Чуть выше мы заключили, что социальность млекопитающих может быть «материнством-плюс». Началось все с матерей, которым по определению выгодно вкладывать ресурсы в потомство, а далее к «рефлексии материнства» подключились другие субъекты и объекты. Но «плюс» у разных групп разный. У многих млекопитающих «материнство-плюс» — это материнство плюс отцовство, то есть парная забота о потомстве и моногамия. Другое дело приматы. Те исторически были озабочены не столько заботой о потомстве, сколько защитой от дневных хищников. Поэтому их «материнство-плюс» распространяется на целое общество. Приматы способны воспринимать всех своих соплеменников с той же глубиной и интенсивностью, с которой родители воспринимают детей, а половые партнеры — друг друга.

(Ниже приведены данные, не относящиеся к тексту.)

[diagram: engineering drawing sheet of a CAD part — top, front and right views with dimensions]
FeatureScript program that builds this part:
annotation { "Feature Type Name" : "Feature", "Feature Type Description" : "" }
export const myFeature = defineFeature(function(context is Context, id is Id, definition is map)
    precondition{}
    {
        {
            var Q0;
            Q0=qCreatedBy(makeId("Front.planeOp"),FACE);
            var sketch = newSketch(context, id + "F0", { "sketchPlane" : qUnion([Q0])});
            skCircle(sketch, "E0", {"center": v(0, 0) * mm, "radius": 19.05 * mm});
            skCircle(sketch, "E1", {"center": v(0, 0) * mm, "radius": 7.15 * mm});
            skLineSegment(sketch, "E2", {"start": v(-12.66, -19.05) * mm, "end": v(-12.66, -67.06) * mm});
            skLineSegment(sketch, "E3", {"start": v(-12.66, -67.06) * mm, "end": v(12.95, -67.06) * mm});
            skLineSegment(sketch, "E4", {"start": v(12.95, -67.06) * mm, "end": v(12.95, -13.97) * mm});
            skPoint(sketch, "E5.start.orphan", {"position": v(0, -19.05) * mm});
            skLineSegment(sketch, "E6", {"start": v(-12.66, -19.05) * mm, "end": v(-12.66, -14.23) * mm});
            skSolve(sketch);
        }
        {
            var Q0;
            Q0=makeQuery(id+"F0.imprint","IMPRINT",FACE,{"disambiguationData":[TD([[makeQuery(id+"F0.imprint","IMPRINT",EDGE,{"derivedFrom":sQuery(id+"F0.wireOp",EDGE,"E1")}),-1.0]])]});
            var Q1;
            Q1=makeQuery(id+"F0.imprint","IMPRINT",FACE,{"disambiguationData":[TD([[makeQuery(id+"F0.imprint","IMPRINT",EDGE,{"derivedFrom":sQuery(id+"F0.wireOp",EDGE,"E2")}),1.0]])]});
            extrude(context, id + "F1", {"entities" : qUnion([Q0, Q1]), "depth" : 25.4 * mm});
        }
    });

Иллюстрация: Николай Кукушкин
Иллюстрация: Николай Кукушкин

Что же касается моногамии, то у приматов она тоже встречается, но не в качестве изначального варианта, а в качестве следующего этапа эволюции коммуны. «Семейные приматы» (гиббоны, например) происходят от групповых приматов, а не наоборот. Поэтому в отличие от, скажем, моногамных грызунов, моногамные обезьяны хранят в себе эволюционную память о большой толпе народа. История человека — это как раз и есть пример перехода от коммунальности к моногамии при сохранении способности к групповому общению. Мы любим и детей, и супругов, и друзей.

Здесь можно снова вспомнить окситоцин — гормон материнства (он же «гормон взаимности»), повышающий доверие, взаимопонимание и так далее. Интересно, что у людей этот эффект, вызванный конкретным человеком, распространяется и на других окружающих. В любвеобильном настроении кажется, что вы любите всех и все любят вас. На самом деле эксперименты показывают, что это не совсем так. Окситоцин действительно вызывает мягкие «плюшевые» чувства по отношению ко всем «своим», а не только к тому человеку, с кем вы разговариваете или, скажем, целуетесь. Но одновременно окситоцин повышает агрессию и недоверие ко всем «чужим». Просто в хорошем настроении вы об этом не задумываетесь.

В общем, окситоцин и здесь рассказывает эволюционную историю. Наша социальность — это не просто слепая любовь. Это стадное чувство. То, что мы воспринимаем как любвеобильность, на самом деле повышенный контраст между «своими» и «чужими», или, как сказали бы биологи, — между ингруппой и аутгруппой. Наше общество основано на защите от врагов. Поэтому с происхождением первых приматов связано почти все плохое, что есть в человеческих отношениях: ненависть, предрассудки, шовинизм, войны. Все это результаты «рефлекторного» недоверия к тем, кого мы «рефлексивно» опознаем как «чужих», в совокупности со столь же «рефлекторным» доверием к «своим».

На заре жизни на Земле сообщества генов, плавающих по гидротермальным источникам, формализовали свои общественные отношения, изолировав “свои» гены от «чужих» в пределах замкнутой капсулы, то есть клетки. Миллиарды лет спустя уже сами клетки формализовали свои общественные отношения, изолировав «свое» пространство от «чужого» замкнутым эпителием, что положило начало многоклеточным животным. В кайнозойскую же эру животные, а именно приматы, точно так же формализовали свои общественные отношения искусственной границей, изолировав «своих» от «чужих» в собственном сознании.

Эмерджентность, эмерджентность и еще раз эмерджентность.